Systemic sclerosis is a rare but highly debilitating disease for which treatment options are scarce. The impact of any intervention on the HRQoL of the patients is of the utmost importance but MLD has been hardly ever studied [39]. The results reported here must be interpreted with caution, as they come from a single study.

The mechanisms through which MLD might lead to higher HRQoL are diverse but common to all patients. The pressure on the tissues reduces the microlymphatic hypertension and stretches the lymph collector, increasing the lymphatic transport capacity, which results in decreased volume of the affected body part. Volume decrease may reduce discomfort (e.g. pain, tightness and heaviness) as well as improve the function of the affected body region [18]. Besides the effect on lymphatic vessels, the blood flow in superficial arteries and veins increases, improving wound healing and decreasing inflammatory makers [14]. Additionally, MLD is usually combined with skin care, exercise, which have a positive effect on the HRQoL [40], and the role of social interaction and relaxation should not be disregarded [14].

Study limitations

The small number of eligible studies limits this review, as in some areas/aetiology of oedema only one or two studies were identified, and therefore conclusions must be drawn with caution. We searched six well-known databases, as well as the references of systematic reviews and of studies included, with the aim of identifying an exhaustive list of references. It is unlikely that important trials on the topic were missed.

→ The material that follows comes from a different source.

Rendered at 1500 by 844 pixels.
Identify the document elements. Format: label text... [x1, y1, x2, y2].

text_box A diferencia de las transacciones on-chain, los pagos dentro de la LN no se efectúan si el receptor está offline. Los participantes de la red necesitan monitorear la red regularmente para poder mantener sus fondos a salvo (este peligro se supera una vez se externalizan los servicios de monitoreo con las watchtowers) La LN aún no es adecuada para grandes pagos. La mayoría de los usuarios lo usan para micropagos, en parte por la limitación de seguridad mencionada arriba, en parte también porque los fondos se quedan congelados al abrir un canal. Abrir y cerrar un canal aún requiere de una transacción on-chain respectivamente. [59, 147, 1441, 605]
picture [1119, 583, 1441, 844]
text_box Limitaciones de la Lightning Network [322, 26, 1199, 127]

Another important limitation comes from the small sample size of the eligible trials. This is particularly relevant because our results relied on the p values reported by the studies to take into account chance as an alternative explanation for their results, and some trials may not have had statistical power to detect a significant effect of the MLD on HRQoL, should one exist.

Direct comparisons among the studies were also limited by the different HRQoL instruments used, which contained items for different domains. Disease- and condition-specific questionnaires do not always measure the same domains, and generic HRQoL scales might not capture the symptoms of lymphoedema sufficiently.

In most studies MLD was offered in combination with physical exercise, skin care, compressive garments or other innovative interventions. These interventions may have a positive impact in the HRQoL of the patients, and therefore the effect reported in the trials may not be directly comparable to trials that offered MLD only.

Implications for practice and future research

In the absence of evidence showing that MLD has an adverse effect in HRQoL, doctors and therapists should emphasise the benefits in volume reduction and potential positive effects on some HRQoL domains to their patients (e.g. for vitality [31]).

More high-quality studies, in patients with oedema at different locations and of different severity, are needed to provide a definitive answer to this question. If MLD proves to have a positive effect on the HRQoL of patients with chronic oedema, more research is needed to find an optimal treatment duration and frequency, and to quantify the relative contribution of the treatment effect of MLD in multimodal therapy concepts [1, 17].


In conclusion, the effect of MLD on the HRQoL of the patients with chronic oedema is unclear. However, MLD is a well-tolerated, accepted and safe treatment technique with shown benefits for oedema volume reduction that should be continued in the absence of evidence for a negative impact on the HRQoL of the patients.